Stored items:
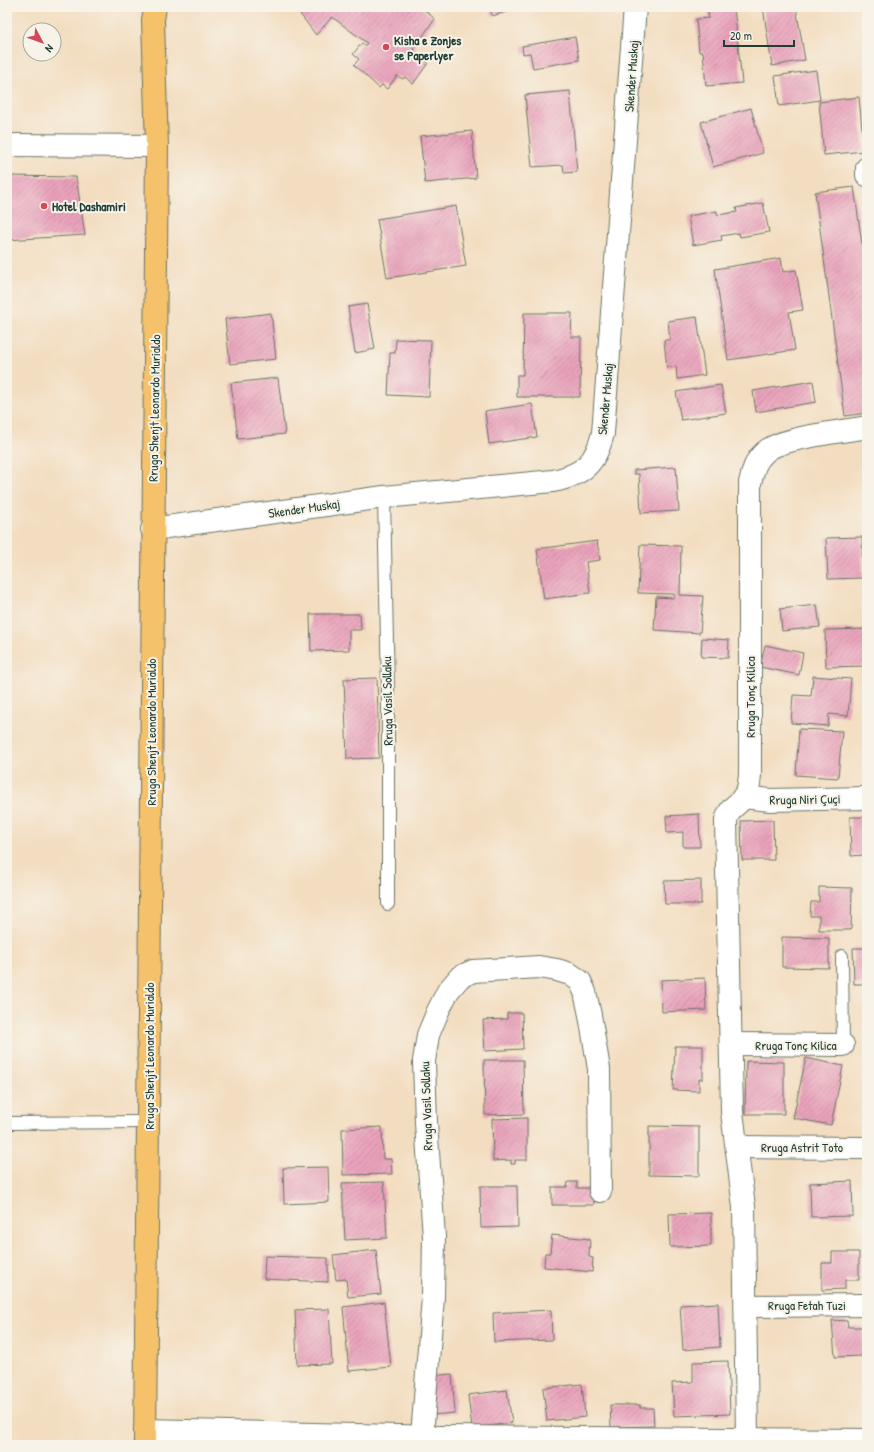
<svg xmlns="http://www.w3.org/2000/svg" width="874" height="1452" font-family="'Patrick Hand',sans-serif">
<style>
.building{fill:url(#building-hatch)}
.lines{fill:none;stroke-linecap:round;stroke-linejoin:round}
.service-casing{stroke:#697565;stroke-width:14}
.minor-casing{stroke:#697565;stroke-width:24}
.tertiary-casing{stroke:#697565;stroke-width:24}
.primary-casing{stroke:#697565;stroke-width:24}
.service{stroke:#fff;stroke-width:12}
.minor{stroke:#fff;stroke-width:22}
.tertiary{stroke:#fff;stroke-width:22}
.primary{stroke:#f5c16b;stroke-width:22}
.poi-dot{fill:#d1495b;stroke:#f7f3e8;stroke-width:1.5}
.labels{text-anchor:middle;dominant-baseline:central;stroke-width:4;stroke-linejoin:round;paint-order:stroke}
.poi-label{font-size:13px;font-weight:bold;fill:#1f3d34;stroke:#f7f3e8;text-anchor:start}
.street-label{font-size:13px;fill:#1f3d34;stroke:#f7f3e8}
</style>
<defs>
<pattern id="building-hatch" width="6" height="6" patternUnits="userSpaceOnUse"><rect width="6" height="6" fill="#eaa3bc"/><path d="M-1 1l2-2M0 6l6-6M5 7l2-2" fill="none" stroke="#bd869a"/></pattern>
</defs>
<rect width="100%" height="100%" fill="#f7f3e8"/>
<filter id="ink" filterUnits="userSpaceOnUse"><feTurbulence type="fractalNoise" baseFrequency=".025" numOctaves="2"/><feDisplacementMap in="SourceGraphic" scale="8" xChannelSelector="R" yChannelSelector="G"/><feConvolveMatrix kernelMatrix="1 2 1 2 8 2 1 2 1" color-interpolation-filters="sRGB"/></filter>
<filter id="wash" filterUnits="userSpaceOnUse"><feTurbulence type="fractalNoise" baseFrequency=".012" numOctaves="4" result="noise"/><feDisplacementMap in="SourceGraphic" scale="16" xChannelSelector="R" yChannelSelector="G"/><feGaussianBlur stdDeviation="0.9" result="paint"/><feColorMatrix in="noise" values="0 0 0 0 0 0 0 0 0 0 0 0 0 0 0 0 0 1.4 0 .05"/><feComposite in="paint" operator="in"/></filter>
<g filter="url(#wash)">
<rect width="100%" height="100%" fill="#f3ddc0"/>
<g id="blocks">
<g class="building">
<path d="M305,7H423L422,8L435,19L413,49L428,63L413,84L405,77L403,79L397,76L387,89L382,85L379,88L354,65L359,59L353,54L362,43L365,46L367,43L332,17L316,35L300,14Z"/>
<path d="M490,7H523L492,16Z"/>
<path d="M707,7H734L742,83L706,86L703,52H699L696,19L709,18Z"/>
<path d="M763,7H796L805,60L772,66Z"/>
<path d="M575,37L579,60L533,68L530,53L523,54L522,46Z"/>
<path d="M816,70L820,100L779,106L775,76Z"/>
<path d="M570,91L577,172L564,173L563,165L532,167L525,95Z"/>
<path d="M859,97L864,151L824,155L819,102Z"/>
<path d="M751,108L763,153L713,167L701,122Z"/>
<path d="M472,131L476,178L425,183L420,136Z"/>
<path d="M7,176L76,177L85,235L7,240Z"/>
<path d="M854,187L867,280V413L845,416L815,192Z"/>
<path d="M763,203L769,232L740,237L739,233L721,236L722,240L693,245L688,216L717,211V215L737,212L736,208Z"/>
<path d="M456,206L466,266L387,278L377,219Z"/>
<path d="M781,258L783,272L796,270L803,310L789,312L795,350L728,360L715,269Z"/>
<path d="M367,304L375,349L355,353L348,307Z"/>
<path d="M271,313L276,359L230,364L225,319Z"/>
<path d="M524,313H572L571,337H581L580,397H517V375H523Z"/>
<path d="M697,317L705,375L677,379L676,366L667,368L664,340H670L668,321Z"/>
<path d="M396,339L431,340L429,397L388,395L390,353H395Z"/>
<path d="M278,378L285,434L238,439L231,383Z"/>
<path d="M813,381L816,402L756,412L753,391Z"/>
<path d="M721,385L726,413L681,420L676,392Z"/>
<path d="M532,404L537,437L489,444L485,411Z"/>
<path d="M676,467L679,511L641,513L639,474H634V470Z"/>
<path d="M862,537L863,578L828,579L826,538Z"/>
<path d="M597,541L600,560L586,562L590,593L544,599L537,549Z"/>
<path d="M640,545L681,546L680,595L703,596L700,633L654,630L656,597L674,598V594L638,593Z"/>
<path d="M817,605L820,627L782,631L780,609Z"/>
<path d="M310,614H360L361,630H349V650L311,651Z"/>
<path d="M867,629V666L826,667L825,630Z"/>
<path d="M702,638L729,640L728,658L701,657Z"/>
<path d="M765,645L803,653L799,675L760,667Z"/>
<path d="M813,676L851,679L848,716L829,714L828,726L791,723L793,695L811,696Z"/>
<path d="M377,678L379,758L347,759L344,679Z"/>
<path d="M799,729L842,731L838,778L796,775Z"/>
<path d="M699,814L700,847H683V832L667,833L666,816Z"/>
<path d="M850,817H867V864H864V855L851,856Z"/>
<path d="M773,820L774,860H742L741,821Z"/>
<path d="M701,880V904H665L664,881Z"/>
<path d="M819,887L852,888L851,930H819V916H810L811,902H819Z"/>
<path d="M782,937L829,938V968L782,967Z"/>
<path d="M853,948H867V984H854Z"/>
<path d="M705,978L706,1010L662,1012L661,980Z"/>
<path d="M507,1013H522L523,1049L485,1051L483,1020L507,1019Z"/>
<path d="M675,1046H703V1079H699V1091L673,1090Z"/>
<path d="M806,1058L843,1066L831,1125L793,1118Z"/>
<path d="M484,1060H523L524,1114L485,1115Z"/>
<path d="M746,1061L784,1062V1114H745Z"/>
<path d="M527,1118V1160H515V1164H511V1160L493,1161L492,1119Z"/>
<path d="M649,1126L699,1127V1176L649,1175Z"/>
<path d="M382,1127L383,1159H391L392,1174L343,1175L342,1129Z"/>
<path d="M328,1167L329,1202L284,1204L283,1168Z"/>
<path d="M852,1181L853,1216L811,1217L810,1183Z"/>
<path d="M384,1182L387,1238L345,1240L342,1183Z"/>
<path d="M568,1182H577V1188H594V1205H552V1187H567Z"/>
<path d="M480,1186H517L518,1227L481,1228Z"/>
<path d="M711,1213V1246L670,1247L669,1214Z"/>
<path d="M552,1235L590,1239L589,1257L593,1258L592,1272L544,1267L545,1253H550Z"/>
<path d="M376,1250L381,1294L348,1297L346,1279L336,1280L333,1255Z"/>
<path d="M832,1252H859V1280H845V1289L822,1290V1263H832Z"/>
<path d="M265,1256L328,1258V1282L264,1279Z"/>
<path d="M384,1302L391,1367L349,1371L343,1307Z"/>
<path d="M718,1303L720,1347L683,1350L680,1305Z"/>
<path d="M329,1309L332,1364L297,1365L295,1310Z"/>
<path d="M551,1310L552,1340L494,1342L493,1313Z"/>
<path d="M832,1320L847,1321L848,1327H863V1356L835,1357Z"/>
<path d="M728,1361L730,1414L674,1416L672,1383L693,1382V1362Z"/>
<path d="M452,1374L455,1413L431,1415L427,1376Z"/>
<path d="M582,1384L585,1417L547,1421L543,1388Z"/>
<path d="M507,1390L512,1423L472,1428L468,1395Z"/>
<path d="M610,1405H640V1408H653L654,1426L611,1427Z"/>
</g>
</g>
</g>
<g filter="url(#ink)">
<use href="#blocks" fill-opacity="0" stroke="#697565" stroke-width="1"/>
<g class="lines">
<defs>
<g id="service">
<path d="M384,497L388,690V904"/>
<path d="M842,956L843,1045"/>
<path d="M7,1123L148,1122"/>
</g>
<g id="minor">
<path d="M7,145L157,146"/>
<path d="M867,168V175"/>
<path d="M152,529L384,497L553,481C583,475 596,463 603,433L635,7"/>
<path d="M743,797L770,800L867,798"/>
<path d="M731,1044L843,1045"/>
<path d="M737,1147L867,1148"/>
<path d="M747,1306L867,1305"/>
<path d="M422,1436L433,1297L434,1237L426,1123L424,1061L428,1035L438,1011L448,991L460,977L473,971L539,967L557,970L570,974L580,981L585,992L590,1015L599,1069L600,1191"/>
<path d="M747,1439L744,1207L732,1112L726,820C731,805 736,807 744,797C749,791 749,783 750,775V483C753,471 755,461 764,453C778,437 844,432 867,427"/>
</g>
<path id="tertiary" d="M145,1430L440,1437L867,1440"/>
<path id="primary" d="M145,1445L157,146L153,20L155,7"/>
</defs>
<use href="#service" class="service-casing"/>
<use href="#minor" class="minor-casing"/>
<use href="#tertiary" class="tertiary-casing"/>
<use href="#primary" class="primary-casing"/>
<use href="#service" class="service"/>
<use href="#minor" class="minor"/>
<use href="#tertiary" class="tertiary"/>
<use href="#primary" class="primary"/>
</g>
</g>
<g class="poi-dot">
<circle cx="386" cy="47" r="4"/>
<circle cx="44" cy="206" r="4"/>
</g>
<g class="labels">
<g class="poi-label">
<text x="394" y="40">Kisha e Zonjes<tspan x="394" dy="15">se Paperlyer</tspan></text>
<text x="52" y="206">Hotel Dashamiri</text>
</g>
<g class="street-label">
<text transform="translate(631 76) rotate(-86)">Skender Muskaj</text>
<text transform="translate(605 399) rotate(-85)">Skender Muskaj</text>
<text transform="translate(154 408) rotate(-89)">Rruga Shenjt Leonardo Murialdo</text>
<text transform="translate(304 508) rotate(-8)">Skender Muskaj</text>
<text transform="translate(750 697) rotate(-90)">Rruga Tonç Kilica</text>
<text transform="translate(387 701) rotate(-91)">Rruga Vasil Sollaku</text>
<text transform="translate(151 732) rotate(-90)">Rruga Shenjt Leonardo Murialdo</text>
<text transform="translate(805 799) rotate(-1)">Rruga Niri Çuçi</text>
<text x="796" y="1045">Rruga Tonç Kilica</text>
<text transform="translate(149 1056) rotate(-90)">Rruga Shenjt Leonardo Murialdo</text>
<text transform="translate(426 1106) rotate(-92)">Rruga Vasil Sollaku</text>
<text x="802" y="1147">Rruga Astrit Toto</text>
<text x="807" y="1305">Rruga Fetah Tuzi</text>
</g>
</g>
<rect width="874" height="1452" fill="none" stroke="#f7f3e8" stroke-width="24"/>
<g transform="translate(42 42) rotate(131)"><circle r="19" fill="#f7f3e8" stroke="#a1aaa0"/>
<path d="M0-3L7 15L0 10L-7 15Z" fill="#d1495b"/>
<text y="-6" font-size="11" font-weight="bold" text-anchor="middle" fill="#1f3d34">N</text>
</g>
<path d="M724 40v6h70v-6" fill="none" stroke="#1f3d34" stroke-width="2"/>
<text x="730" y="40" font-size="12" fill="#1f3d34" stroke="#f7f3e8" stroke-width="3" paint-order="stroke">20 m</text>
</svg>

** Assignment **
Select and copy each line from the data that includes the word "bold".

** Output below **
.poi-label{font-size:13px;font-weight:bold;fill:#1f3d34;stroke:#f7f3e8;text-anchor:start}
<text y="-6" font-size="11" font-weight="bold" text-anchor="middle" fill="#1f3d34">N</text>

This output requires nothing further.